Similar were, Albany, Missouri, James and Yellowstone. 

Regards.


----------



## Aurora Dave (Jun 12, 2018)

Hi I was on one or the Royal Navy ships Hms Aurora that attened the Yellowstone on her final day.
Dave


----------



## R.A. (Sep 14, 2020)

My father was one of the men injured during the collision.


----------



## F. W. Cole (Nov 11, 2020)

R.A. said:


> My father was one of the men injured during the collision.


I was 3rd AE on the Yellowstone when the collision happened, working in the engine room. 3 of my shipmates in the engine room lost their lives, I and another engineer managed to escape out the stack. A British Navy sub surfaced right next to us after the collision, and sent over damage control and first aid teams. I was able to take a few pictures of the ships and lifeboat before we were taken off, and still have the pictures, not the film


----------



## Ed Barnes (Feb 24, 2021)

I believe my dad (Tom Barnes) was Chief Engineer that day. I have always wondered about the details of the collision. I was 10 when it happened. Yesterday I started really digging and found a Redditt forum for merchant marines. I described the accident and someone sent me this link from the National Academies of Sciences, Engineering, and Medicine:

NASEM Link

My wife is an absolute PhD when it comes to Googling. She was the one who led me here and found a link to the official report of the accident:

Official Accident Report

I had been told growing up that the freighter in question was Turkish and not Algerian and that it was the other guy's fault. Aside from that, the details I remembered were accurate as far as where the accident occurred, where his ship was impacted, the role the Royal Navy played in rescue, and that the Yellowstone sank after the other ship was pulled away. I didn't even know the name of the ship until yesterday. I also knew men died that day, his men, but didn't know how many until yesterday. If any family members are reading this, please accept my condolences.

[Chart-based quiz items]
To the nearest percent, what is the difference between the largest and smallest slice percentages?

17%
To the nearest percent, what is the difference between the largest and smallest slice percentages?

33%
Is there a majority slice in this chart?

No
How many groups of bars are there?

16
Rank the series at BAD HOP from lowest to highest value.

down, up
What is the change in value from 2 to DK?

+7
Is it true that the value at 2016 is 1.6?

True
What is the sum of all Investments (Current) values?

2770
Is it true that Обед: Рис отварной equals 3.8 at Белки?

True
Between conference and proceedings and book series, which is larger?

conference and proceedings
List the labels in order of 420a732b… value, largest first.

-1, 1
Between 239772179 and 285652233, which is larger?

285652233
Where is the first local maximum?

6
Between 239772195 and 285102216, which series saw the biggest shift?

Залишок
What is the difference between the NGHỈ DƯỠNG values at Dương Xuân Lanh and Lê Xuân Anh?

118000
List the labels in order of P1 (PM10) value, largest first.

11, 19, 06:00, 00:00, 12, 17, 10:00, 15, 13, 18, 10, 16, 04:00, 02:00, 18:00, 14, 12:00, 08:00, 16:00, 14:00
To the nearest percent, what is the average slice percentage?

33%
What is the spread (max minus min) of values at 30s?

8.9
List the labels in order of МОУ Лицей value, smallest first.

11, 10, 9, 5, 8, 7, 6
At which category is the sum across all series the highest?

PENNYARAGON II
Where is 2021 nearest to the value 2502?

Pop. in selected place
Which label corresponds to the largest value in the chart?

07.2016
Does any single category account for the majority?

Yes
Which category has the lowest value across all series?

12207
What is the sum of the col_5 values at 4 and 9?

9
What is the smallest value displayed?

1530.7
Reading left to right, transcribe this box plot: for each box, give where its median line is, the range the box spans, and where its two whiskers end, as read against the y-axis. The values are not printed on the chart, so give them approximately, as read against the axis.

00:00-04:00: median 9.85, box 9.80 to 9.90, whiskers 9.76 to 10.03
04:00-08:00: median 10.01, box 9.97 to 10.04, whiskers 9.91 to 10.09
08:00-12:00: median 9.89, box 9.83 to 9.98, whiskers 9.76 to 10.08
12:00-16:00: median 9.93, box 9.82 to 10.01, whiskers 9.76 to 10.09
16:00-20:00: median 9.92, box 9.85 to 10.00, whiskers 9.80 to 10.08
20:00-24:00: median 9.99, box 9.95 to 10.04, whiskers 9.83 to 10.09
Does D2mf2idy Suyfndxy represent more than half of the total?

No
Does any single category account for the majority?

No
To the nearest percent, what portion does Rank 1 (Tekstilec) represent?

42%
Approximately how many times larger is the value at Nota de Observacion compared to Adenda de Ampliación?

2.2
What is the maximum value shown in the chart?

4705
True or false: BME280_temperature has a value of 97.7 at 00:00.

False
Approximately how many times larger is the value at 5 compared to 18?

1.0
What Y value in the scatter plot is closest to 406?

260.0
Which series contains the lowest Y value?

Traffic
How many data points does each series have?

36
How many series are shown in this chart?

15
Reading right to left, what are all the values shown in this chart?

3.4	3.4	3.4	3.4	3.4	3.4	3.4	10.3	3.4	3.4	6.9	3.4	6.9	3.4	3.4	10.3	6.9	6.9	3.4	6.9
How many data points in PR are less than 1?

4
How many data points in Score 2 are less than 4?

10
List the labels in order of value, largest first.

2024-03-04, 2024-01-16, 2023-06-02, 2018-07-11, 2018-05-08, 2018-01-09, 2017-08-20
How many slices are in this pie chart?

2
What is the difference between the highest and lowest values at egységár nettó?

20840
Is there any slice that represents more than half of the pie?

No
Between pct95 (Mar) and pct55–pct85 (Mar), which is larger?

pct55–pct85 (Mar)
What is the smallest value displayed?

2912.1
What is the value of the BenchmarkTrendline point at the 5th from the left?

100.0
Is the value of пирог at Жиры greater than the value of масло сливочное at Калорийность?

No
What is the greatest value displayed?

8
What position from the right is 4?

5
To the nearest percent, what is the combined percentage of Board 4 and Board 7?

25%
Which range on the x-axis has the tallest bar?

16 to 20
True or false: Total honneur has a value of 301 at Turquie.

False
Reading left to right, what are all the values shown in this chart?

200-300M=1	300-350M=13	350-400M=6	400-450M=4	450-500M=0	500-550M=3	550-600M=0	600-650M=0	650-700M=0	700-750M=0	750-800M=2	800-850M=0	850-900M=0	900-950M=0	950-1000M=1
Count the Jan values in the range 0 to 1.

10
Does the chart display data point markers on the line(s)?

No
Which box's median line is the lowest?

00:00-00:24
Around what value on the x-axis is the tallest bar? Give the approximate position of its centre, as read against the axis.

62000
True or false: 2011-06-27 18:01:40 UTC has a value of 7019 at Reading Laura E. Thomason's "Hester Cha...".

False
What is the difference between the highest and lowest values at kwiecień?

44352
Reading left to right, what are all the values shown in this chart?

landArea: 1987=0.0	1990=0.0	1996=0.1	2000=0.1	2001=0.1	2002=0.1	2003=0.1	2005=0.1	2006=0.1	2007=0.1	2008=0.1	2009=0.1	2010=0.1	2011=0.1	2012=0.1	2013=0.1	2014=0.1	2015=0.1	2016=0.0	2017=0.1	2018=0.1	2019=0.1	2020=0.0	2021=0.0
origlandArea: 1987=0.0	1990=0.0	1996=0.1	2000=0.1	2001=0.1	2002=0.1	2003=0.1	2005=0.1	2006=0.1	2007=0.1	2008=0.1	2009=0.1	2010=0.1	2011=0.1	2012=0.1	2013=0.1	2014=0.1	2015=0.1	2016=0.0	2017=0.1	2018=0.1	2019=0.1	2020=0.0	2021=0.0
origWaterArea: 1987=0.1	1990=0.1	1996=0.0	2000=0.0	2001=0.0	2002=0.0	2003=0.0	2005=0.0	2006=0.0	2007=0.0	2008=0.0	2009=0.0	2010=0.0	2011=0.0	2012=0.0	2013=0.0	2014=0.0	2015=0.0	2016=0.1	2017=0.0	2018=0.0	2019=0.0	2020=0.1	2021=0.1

**What you have to do**
In the forum thread about the Yellowstone collision, copy out word for word everything from "Similar were, Albany, Missouri, James" down to "her final day.".

**Exercise result**
Similar were, Albany, Missouri, James and Yellowstone. 

Regards.


----------



## Aurora Dave (Jun 12, 2018)

Hi I was on one or the Royal Navy ships Hms Aurora that attened the Yellowstone on her final day.